Don't wear shorts on the loveseat in the summer. Looks sticky.
The single-stemmed Tulip chair was Eero Saarinen's great contribution to 1950s home design. Aside from looking very "space age," the chair opened up vast amounts of legroom underneath the kitchen table. Enter Veuve Clicquot's foray into leg-reducing chairs, the Veuve Clicquot Loveseat: two very pink opposite-facing chairs fused together by a Champagne bucket on a single metal post. Aside from the nod to Saarinen's Tulip, we have no idea what designer Karim Rashid was going for with this entrée into Champagne-themed furniture. We can, however, speculate: Pepto-Bismol colored Tilt-a-Whirl? Judy Jetson's school cafeteria? You, too, can speculate by visiting the Conran Shop, where the Loveseat sells for $10,000. As they say, love ain't cheap. Ten grand is the equivalent of nearly 167 bottles of Veuve Clicquot Brut Rosé Champagne at its 2006 release price of $60. We know which we'd rather spend our money on.

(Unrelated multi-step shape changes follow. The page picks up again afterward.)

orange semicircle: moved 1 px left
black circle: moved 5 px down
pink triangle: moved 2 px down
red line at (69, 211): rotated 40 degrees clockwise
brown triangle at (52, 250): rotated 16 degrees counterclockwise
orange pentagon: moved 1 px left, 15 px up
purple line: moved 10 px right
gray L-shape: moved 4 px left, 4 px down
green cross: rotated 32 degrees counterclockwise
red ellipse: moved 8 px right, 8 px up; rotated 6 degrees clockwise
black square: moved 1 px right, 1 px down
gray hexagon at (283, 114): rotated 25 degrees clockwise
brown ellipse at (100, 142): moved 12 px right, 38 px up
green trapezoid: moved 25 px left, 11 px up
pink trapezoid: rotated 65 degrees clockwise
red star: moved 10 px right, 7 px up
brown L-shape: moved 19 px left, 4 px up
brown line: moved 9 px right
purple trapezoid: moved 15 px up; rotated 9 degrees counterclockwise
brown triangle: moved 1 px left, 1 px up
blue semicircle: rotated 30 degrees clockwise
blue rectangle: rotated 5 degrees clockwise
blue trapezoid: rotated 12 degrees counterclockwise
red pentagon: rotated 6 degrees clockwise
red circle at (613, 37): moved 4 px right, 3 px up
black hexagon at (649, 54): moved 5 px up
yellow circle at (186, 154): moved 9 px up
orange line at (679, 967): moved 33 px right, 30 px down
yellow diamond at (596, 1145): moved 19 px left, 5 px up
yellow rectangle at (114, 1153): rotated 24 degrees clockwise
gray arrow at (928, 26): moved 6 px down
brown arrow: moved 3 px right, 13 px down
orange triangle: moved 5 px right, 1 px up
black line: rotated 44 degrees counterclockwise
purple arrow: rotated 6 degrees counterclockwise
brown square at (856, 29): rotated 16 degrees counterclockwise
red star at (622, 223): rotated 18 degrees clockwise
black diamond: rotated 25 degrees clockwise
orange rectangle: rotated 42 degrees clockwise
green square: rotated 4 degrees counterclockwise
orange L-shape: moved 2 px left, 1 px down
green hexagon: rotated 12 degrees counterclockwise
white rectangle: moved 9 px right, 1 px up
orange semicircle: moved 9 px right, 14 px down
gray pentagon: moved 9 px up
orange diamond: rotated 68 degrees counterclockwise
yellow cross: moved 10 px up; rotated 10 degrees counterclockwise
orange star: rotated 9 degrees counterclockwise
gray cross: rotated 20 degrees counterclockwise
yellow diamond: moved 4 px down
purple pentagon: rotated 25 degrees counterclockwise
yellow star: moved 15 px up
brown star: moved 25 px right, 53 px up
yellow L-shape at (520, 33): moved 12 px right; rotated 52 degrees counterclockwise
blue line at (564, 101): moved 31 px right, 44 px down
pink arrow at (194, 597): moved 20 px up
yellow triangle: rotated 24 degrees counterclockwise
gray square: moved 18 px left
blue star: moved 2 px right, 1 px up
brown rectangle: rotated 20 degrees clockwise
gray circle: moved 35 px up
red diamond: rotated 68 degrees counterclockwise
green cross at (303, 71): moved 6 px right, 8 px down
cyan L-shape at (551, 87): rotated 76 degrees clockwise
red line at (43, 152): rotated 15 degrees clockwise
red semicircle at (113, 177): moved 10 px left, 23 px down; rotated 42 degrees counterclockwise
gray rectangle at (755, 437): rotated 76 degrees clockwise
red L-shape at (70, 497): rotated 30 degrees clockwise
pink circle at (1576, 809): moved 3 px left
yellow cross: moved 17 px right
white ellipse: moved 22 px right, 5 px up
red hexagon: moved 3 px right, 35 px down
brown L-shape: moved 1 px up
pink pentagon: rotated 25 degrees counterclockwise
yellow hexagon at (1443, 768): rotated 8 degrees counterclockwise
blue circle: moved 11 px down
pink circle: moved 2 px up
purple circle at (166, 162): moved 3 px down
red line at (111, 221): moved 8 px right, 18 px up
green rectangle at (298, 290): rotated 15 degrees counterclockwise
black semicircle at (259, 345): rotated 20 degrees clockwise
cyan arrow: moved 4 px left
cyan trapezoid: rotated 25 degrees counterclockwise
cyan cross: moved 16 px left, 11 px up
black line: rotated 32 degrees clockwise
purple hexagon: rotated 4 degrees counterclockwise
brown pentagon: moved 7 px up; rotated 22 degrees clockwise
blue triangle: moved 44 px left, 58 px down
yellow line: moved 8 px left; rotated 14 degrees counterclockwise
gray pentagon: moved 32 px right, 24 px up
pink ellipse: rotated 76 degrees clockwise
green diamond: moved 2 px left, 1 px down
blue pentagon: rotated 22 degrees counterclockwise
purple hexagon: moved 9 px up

• If you love the wines of Burgundy, you're probably also a fan of camembert, the cheese with the signature stink. But it looks like camembert may soon lose its character, we're sorry to say. According to reports in the French media, Claude Granjon, the deputy director of a cheese-making cooperative in d'Isigny-Sainte-Mère, Normandy, said the co-op intends to ditch age-old cheesemaking traditions and will begin to use modern microfilters to remove bacteria from the cheese. The decision, he said, comes on the heels of several recent food scares and a growing public perception that the microbes in camembert, which also give it that signature stinky-feet "aroma," may be harmful to your health. Along with losing the smell, Granjon said the decision will likely lead to the Appellations d'Origine Controlée revoking use of the name d'Isigny-Sainte-Mère on the cheese labels.

 
Oops is also the word you utter when you have one glass too many.
• Oops, he did it again. There are those people who see a mistake as something shameful, to be aborted, covered up and forgotten. And then there's Norman Schwartz, who turned a 150-year mistake into a marketing opportunity. Schwartz, one of the key players behind Yellow Tail's enormous popularity in the United States, has begun to introduce a series of Chilean Carmenère and Carmenère-based blends under the label (oops). The name is a nod to the fact that, from 1850 to the mid 1990s, Chilean vintners mistook Carmenère grapes for Merlot, and labeled their wines as such. Accentuating the positive, Schwartz's partner Terry Wheatley asserted, "Carmenère should be to Chile what Shiraz is to Australia--a signature grape that gets the right notoriety for the right reasons." With that in mind, Unfiltered wonders what sort of silk purse the (oops) team could have spun from Britney Spears' recent head-shaving antics.